One night, after a long session, they walked back to the hotel together. Chicago was cold, the kind of cold that makes you walk close without thinking about it.
“You really hate Ohio State that much?” he asked.
She shook her head. “No. I just like giving you a hard time.”
He stopped walking. “So… you like me?”
She didn’t answer right away. Instead, she stepped closer, her breath visible in the air between them.
“I like that you care,” she said. “About your school. About everything. It’s annoying, but… it’s kind of attractive.”
He laughed softly. “Annoying and attractive. I’ll take it.”
They kissed under a streetlight, the city humming around them.
But the real test came later.
A month after the conference, he visited Ann Arbor.
He wore neutral colors — out of respect, or fear, he wasn’t sure.
She took him to Zingerman’s, to the Diag, to the engineering labs she practically lived in.

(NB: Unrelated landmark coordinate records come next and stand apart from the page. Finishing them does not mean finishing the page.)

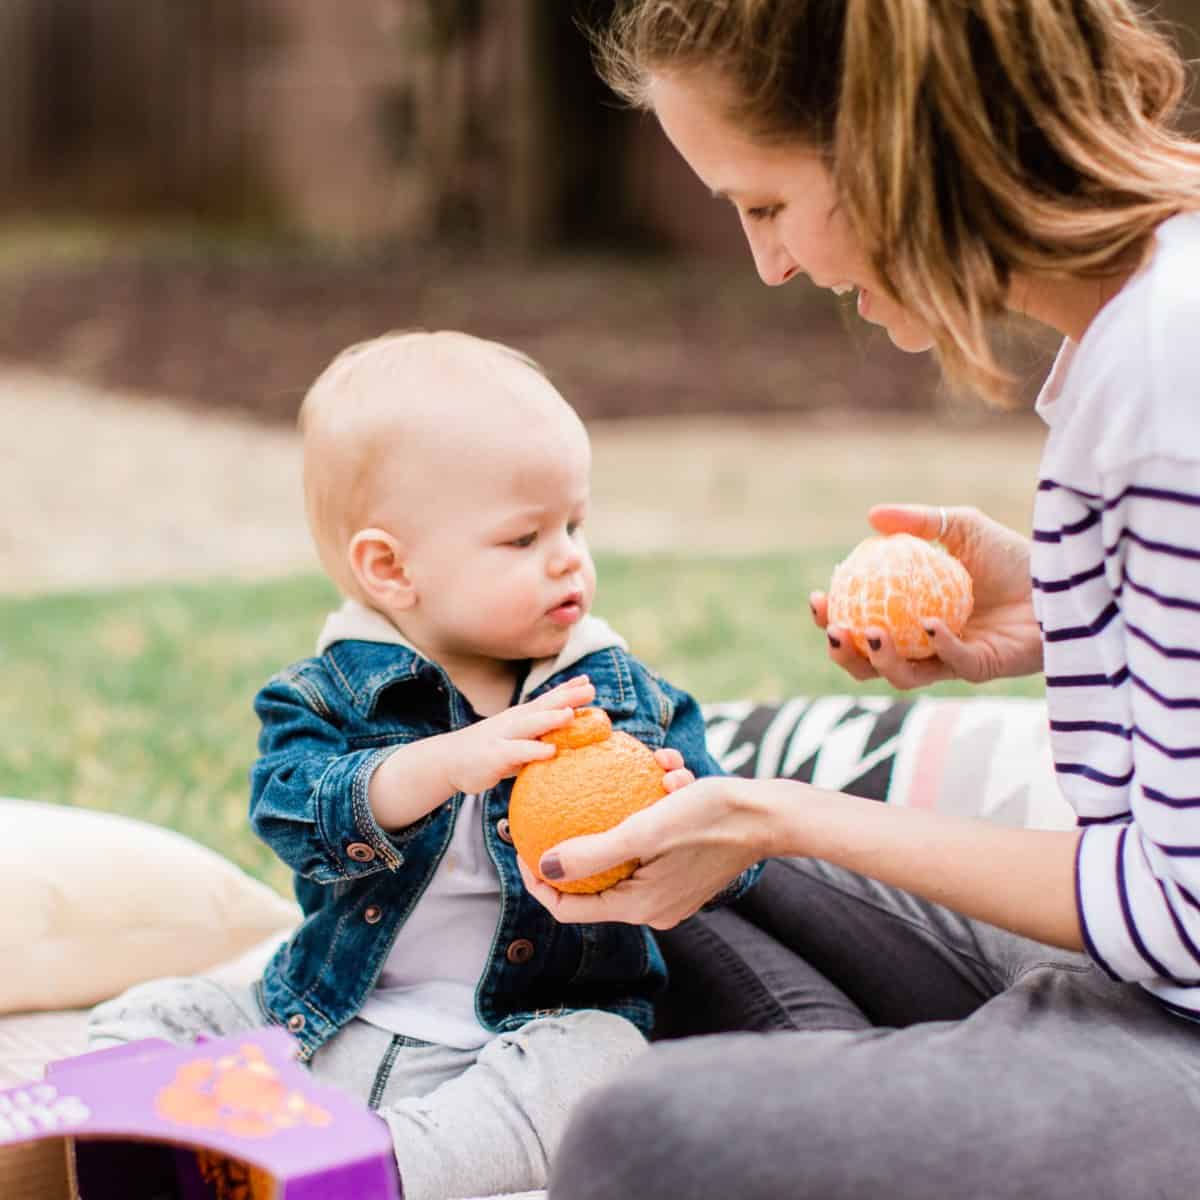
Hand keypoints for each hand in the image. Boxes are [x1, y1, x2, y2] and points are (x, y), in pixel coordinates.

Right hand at [444, 676, 595, 795]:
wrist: (449, 761)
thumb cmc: (491, 750)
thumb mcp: (519, 740)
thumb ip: (541, 737)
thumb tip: (573, 738)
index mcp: (522, 717)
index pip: (547, 700)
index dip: (566, 690)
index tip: (587, 681)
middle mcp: (514, 722)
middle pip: (543, 706)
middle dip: (566, 697)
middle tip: (590, 688)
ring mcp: (503, 736)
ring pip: (529, 725)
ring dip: (549, 718)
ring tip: (570, 714)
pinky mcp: (494, 756)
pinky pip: (516, 752)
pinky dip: (533, 751)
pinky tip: (551, 751)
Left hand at [518, 773, 760, 929]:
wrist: (769, 815)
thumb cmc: (709, 818)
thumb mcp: (644, 829)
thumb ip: (593, 852)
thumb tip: (545, 867)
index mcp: (638, 907)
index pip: (569, 907)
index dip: (538, 882)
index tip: (523, 845)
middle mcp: (653, 907)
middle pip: (595, 880)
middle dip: (583, 838)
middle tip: (559, 805)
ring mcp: (671, 889)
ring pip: (627, 851)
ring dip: (625, 812)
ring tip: (641, 773)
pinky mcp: (685, 867)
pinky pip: (653, 840)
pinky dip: (652, 808)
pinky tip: (664, 770)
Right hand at [809, 503, 1042, 689]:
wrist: (1063, 578)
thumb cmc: (1012, 554)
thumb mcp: (962, 526)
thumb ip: (918, 521)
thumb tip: (871, 515)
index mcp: (908, 616)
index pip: (859, 623)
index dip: (831, 617)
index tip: (818, 597)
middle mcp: (924, 645)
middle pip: (869, 663)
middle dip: (842, 653)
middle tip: (833, 629)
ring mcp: (951, 661)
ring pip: (902, 676)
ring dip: (880, 661)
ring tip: (871, 633)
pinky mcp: (982, 668)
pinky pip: (952, 664)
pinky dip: (937, 646)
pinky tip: (929, 624)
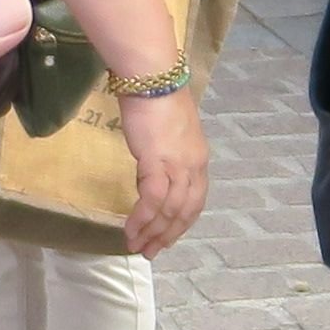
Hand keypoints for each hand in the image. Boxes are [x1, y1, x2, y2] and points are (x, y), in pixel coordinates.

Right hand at [116, 80, 208, 253]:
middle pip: (185, 211)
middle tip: (150, 252)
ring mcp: (178, 164)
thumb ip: (164, 155)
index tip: (165, 237)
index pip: (195, 200)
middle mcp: (194, 165)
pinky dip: (142, 218)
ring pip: (170, 210)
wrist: (151, 77)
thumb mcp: (166, 133)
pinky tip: (131, 228)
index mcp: (198, 159)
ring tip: (136, 246)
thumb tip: (151, 170)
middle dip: (167, 235)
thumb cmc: (155, 97)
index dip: (181, 223)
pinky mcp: (158, 161)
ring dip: (152, 232)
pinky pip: (153, 199)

He took it all in, quietly impressed.
“You can say it,” she teased. “Michigan’s beautiful.”
He nodded. “It is. Still not better than Columbus, but… it’s close.”
She shoved him playfully. He caught her hand and didn’t let go.
Then came The Game.
They watched it together — at her apartment, surrounded by Michigan friends who looked at him like he was a spy.
Ohio State scored first. He cheered. Her friends groaned.
Michigan scored next. She smirked. He pretended not to care.
By halftime, they were sitting shoulder to shoulder, knees touching, pretending the rivalry wasn’t tearing them apart inside.
When the final whistle blew — Michigan winning by a touchdown — she didn’t gloat. She just leaned her head on his shoulder.
“You still like me?” she asked.
He kissed the top of her head. “Yeah. Even if your team cheats.”
She laughed. “You’re impossible.”
“And you’re worth it.”
Years later, when they told the story of how they met, people always asked the same thing:
“How did an Ohio State guy and a Michigan girl ever work?”
And Evan always answered the same way:
“Easy. We learned that love is bigger than football.”
Then Lena would roll her eyes and say:
“And also because I let him think he’s funny.”